A new global spear-phishing attack is underway targeting 200 million Microsoft Office 365 users around the world, particularly within the financial services, healthcare, insurance, manufacturing, utilities, and telecom sectors, according to a new report from Ironscales.
The researchers said they spotted a well-organized phishing campaign two weeks ago leveraging an exact domain spoofing technique, which occurs when an email is sent from a fraudulent domain that is an exact match to the spoofed brand’s domain. This particular attack involves a realistic looking email from sender “Microsoft Outlook”, attempting to compel potential victims to make use of a Microsoft Office 365 feature, which allows for “reclaiming emails that have been accidentally marked as phishing or spam messages.”
Using “fear-inducing” language the phishing email attempts to convince users to click on malicious link provided in the message. This link purportedly would redirect users to a security portal in which they can review and take action on “quarantined messages” captured by the Exchange Online Protection (EOP) filtering stack, but in reality it will lead victims to a fake login page designed to capture users’ legitimate Office 365 login credentials.

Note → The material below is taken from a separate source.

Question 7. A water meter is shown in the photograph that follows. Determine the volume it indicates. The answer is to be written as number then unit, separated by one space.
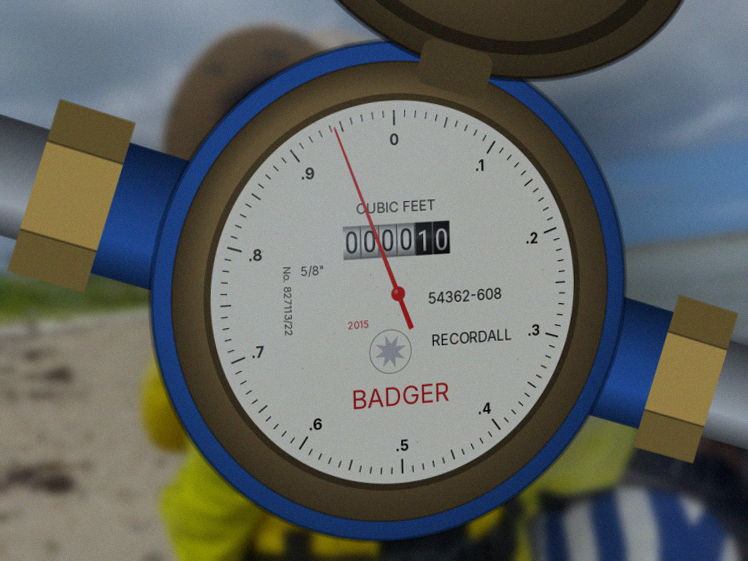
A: 9.94 ft³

“Once the link is clicked, users are asked to input their legitimate O365 login credentials on a fake login page, mistakenly believing that they are providing their private information to Microsoft online. Unbeknown to them, attackers are harvesting these credentials (usernames and passwords), most often to illegally obtain proprietary or confidential information, enact financial fraud or to sell online,” the report said.

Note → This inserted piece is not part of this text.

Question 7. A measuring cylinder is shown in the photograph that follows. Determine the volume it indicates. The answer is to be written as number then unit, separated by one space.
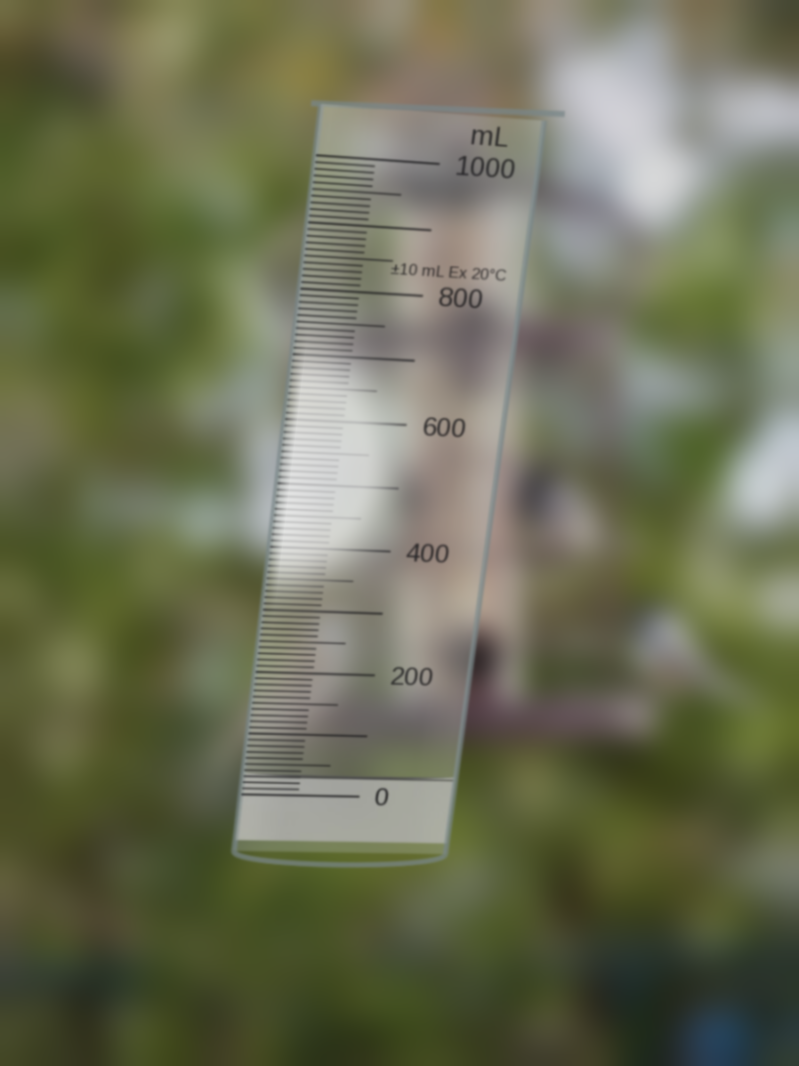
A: 30 mL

The researchers noted that Microsoft servers are not currently enforcing the DMARC protocol, which means these exact domain spoofing messages are not being rejected by gateway controls, such as Office 365 EOP and ATP.
“Any other email service that respects and enforces DMARC would have blocked such emails. It remains unknown as to why Microsoft is allowing a spoof of their very own domain against their own email infrastructure,” the researchers said.